Required work
Please return, word for word, the lines of the data below, starting with the line that contains "catalogue / barcode: US 1824766" and going on through the final line of the data.

++++++++++

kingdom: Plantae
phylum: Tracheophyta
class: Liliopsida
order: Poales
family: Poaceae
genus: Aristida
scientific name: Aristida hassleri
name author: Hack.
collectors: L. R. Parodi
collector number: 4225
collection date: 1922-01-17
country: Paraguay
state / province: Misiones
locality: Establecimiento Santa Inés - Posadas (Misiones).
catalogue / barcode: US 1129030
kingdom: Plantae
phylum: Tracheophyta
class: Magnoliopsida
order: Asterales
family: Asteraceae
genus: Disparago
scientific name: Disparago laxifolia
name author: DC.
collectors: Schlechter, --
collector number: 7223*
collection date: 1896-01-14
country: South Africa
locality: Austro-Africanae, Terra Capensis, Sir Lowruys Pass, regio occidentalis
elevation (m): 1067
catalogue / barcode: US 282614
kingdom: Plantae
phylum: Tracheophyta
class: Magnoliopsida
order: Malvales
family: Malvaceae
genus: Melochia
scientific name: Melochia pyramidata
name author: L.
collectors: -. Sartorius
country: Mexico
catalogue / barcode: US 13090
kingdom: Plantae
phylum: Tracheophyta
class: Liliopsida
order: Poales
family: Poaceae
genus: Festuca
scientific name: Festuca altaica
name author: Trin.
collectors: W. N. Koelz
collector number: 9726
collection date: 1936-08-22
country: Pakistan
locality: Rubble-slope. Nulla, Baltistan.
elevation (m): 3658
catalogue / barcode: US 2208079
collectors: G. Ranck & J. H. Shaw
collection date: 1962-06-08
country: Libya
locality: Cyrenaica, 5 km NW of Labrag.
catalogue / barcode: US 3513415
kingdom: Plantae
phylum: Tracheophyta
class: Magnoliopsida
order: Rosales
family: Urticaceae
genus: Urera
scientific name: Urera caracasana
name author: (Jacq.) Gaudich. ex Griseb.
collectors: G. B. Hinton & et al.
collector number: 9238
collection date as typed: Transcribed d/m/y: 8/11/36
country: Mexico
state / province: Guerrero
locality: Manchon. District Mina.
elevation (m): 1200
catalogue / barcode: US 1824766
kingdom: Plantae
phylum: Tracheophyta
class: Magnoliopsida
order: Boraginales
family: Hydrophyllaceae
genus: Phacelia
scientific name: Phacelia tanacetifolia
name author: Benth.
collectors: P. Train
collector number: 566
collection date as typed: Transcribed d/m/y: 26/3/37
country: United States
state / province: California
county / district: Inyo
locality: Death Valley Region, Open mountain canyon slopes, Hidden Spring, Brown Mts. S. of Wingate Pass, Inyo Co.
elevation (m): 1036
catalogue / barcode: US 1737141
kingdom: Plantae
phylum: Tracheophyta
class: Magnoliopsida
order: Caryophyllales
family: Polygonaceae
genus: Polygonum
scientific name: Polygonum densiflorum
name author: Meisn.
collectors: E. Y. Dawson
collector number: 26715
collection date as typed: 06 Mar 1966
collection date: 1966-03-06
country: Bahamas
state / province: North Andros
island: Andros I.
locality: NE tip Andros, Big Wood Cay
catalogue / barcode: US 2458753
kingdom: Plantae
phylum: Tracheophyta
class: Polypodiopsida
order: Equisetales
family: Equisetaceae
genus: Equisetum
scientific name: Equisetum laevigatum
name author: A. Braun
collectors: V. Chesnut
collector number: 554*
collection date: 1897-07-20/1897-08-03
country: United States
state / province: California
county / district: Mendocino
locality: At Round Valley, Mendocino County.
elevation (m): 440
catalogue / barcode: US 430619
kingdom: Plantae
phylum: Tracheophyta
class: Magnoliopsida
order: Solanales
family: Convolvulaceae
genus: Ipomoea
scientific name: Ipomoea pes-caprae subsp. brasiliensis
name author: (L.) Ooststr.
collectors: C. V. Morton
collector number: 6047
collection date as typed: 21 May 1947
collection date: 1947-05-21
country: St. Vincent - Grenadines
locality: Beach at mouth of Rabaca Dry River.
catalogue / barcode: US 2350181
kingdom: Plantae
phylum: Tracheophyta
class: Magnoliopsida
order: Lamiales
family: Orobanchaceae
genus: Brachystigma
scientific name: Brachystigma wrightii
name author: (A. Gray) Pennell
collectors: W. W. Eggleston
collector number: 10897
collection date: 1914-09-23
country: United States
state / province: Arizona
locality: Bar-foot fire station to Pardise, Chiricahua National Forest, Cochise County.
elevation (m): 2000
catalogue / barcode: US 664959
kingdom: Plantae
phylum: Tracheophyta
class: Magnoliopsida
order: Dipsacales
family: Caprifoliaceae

++++++++++

Result
catalogue / barcode: US 1824766
kingdom: Plantae
phylum: Tracheophyta
class: Magnoliopsida
order: Boraginales
family: Hydrophyllaceae
genus: Phacelia
scientific name: Phacelia tanacetifolia
name author: Benth.
collectors: P. Train
collector number: 566
collection date as typed: Transcribed d/m/y: 26/3/37
country: United States
state / province: California
county / district: Inyo
locality: Death Valley Region, Open mountain canyon slopes, Hidden Spring, Brown Mts. S. of Wingate Pass, Inyo Co.
elevation (m): 1036
catalogue / barcode: US 1737141
kingdom: Plantae
phylum: Tracheophyta
class: Magnoliopsida
order: Caryophyllales
family: Polygonaceae
genus: Polygonum
scientific name: Polygonum densiflorum
name author: Meisn.
collectors: E. Y. Dawson
collector number: 26715
collection date as typed: 06 Mar 1966
collection date: 1966-03-06
country: Bahamas
state / province: North Andros
island: Andros I.
locality: NE tip Andros, Big Wood Cay
catalogue / barcode: US 2458753
kingdom: Plantae
phylum: Tracheophyta
class: Polypodiopsida
order: Equisetales
family: Equisetaceae
genus: Equisetum
scientific name: Equisetum laevigatum
name author: A. Braun
collectors: V. Chesnut
collector number: 554*
collection date: 1897-07-20/1897-08-03
country: United States
state / province: California
county / district: Mendocino
locality: At Round Valley, Mendocino County.
elevation (m): 440
catalogue / barcode: US 430619
kingdom: Plantae
phylum: Tracheophyta
class: Magnoliopsida
order: Solanales
family: Convolvulaceae
genus: Ipomoea
scientific name: Ipomoea pes-caprae subsp. brasiliensis
name author: (L.) Ooststr.
collectors: C. V. Morton
collector number: 6047
collection date as typed: 21 May 1947
collection date: 1947-05-21
country: St. Vincent - Grenadines
locality: Beach at mouth of Rabaca Dry River.
catalogue / barcode: US 2350181
kingdom: Plantae
phylum: Tracheophyta
class: Magnoliopsida
order: Lamiales
family: Orobanchaceae
genus: Brachystigma
scientific name: Brachystigma wrightii
name author: (A. Gray) Pennell
collectors: W. W. Eggleston
collector number: 10897
collection date: 1914-09-23
country: United States
state / province: Arizona
locality: Bar-foot fire station to Pardise, Chiricahua National Forest, Cochise County.
elevation (m): 2000
catalogue / barcode: US 664959
kingdom: Plantae
phylum: Tracheophyta
class: Magnoliopsida
order: Dipsacales
family: Caprifoliaceae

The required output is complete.